- [EXERCISE GOAL]
Give every entry below again, exactly as written, and skip the images.

[Collected data entries]
****
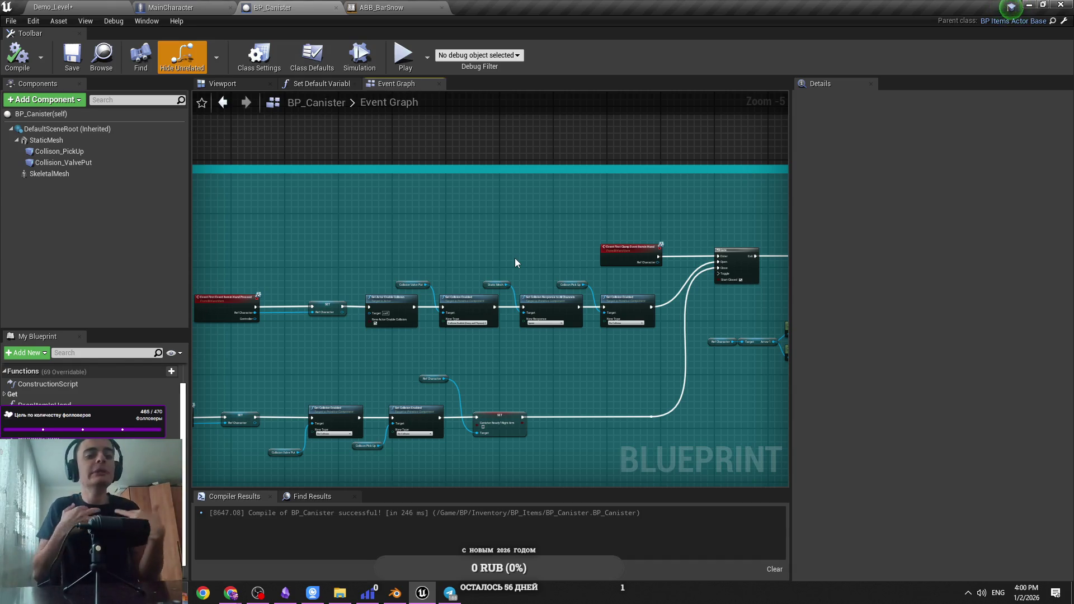
mouse_move(515, 258)
left_mouse_down()
mouse_move(449, 259)
mouse_move(404, 340)
left_mouse_up()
****
- [RESULT OF THIS TASK]
mouse_move(515, 258)
left_mouse_down()
mouse_move(449, 259)
mouse_move(404, 340)
left_mouse_up()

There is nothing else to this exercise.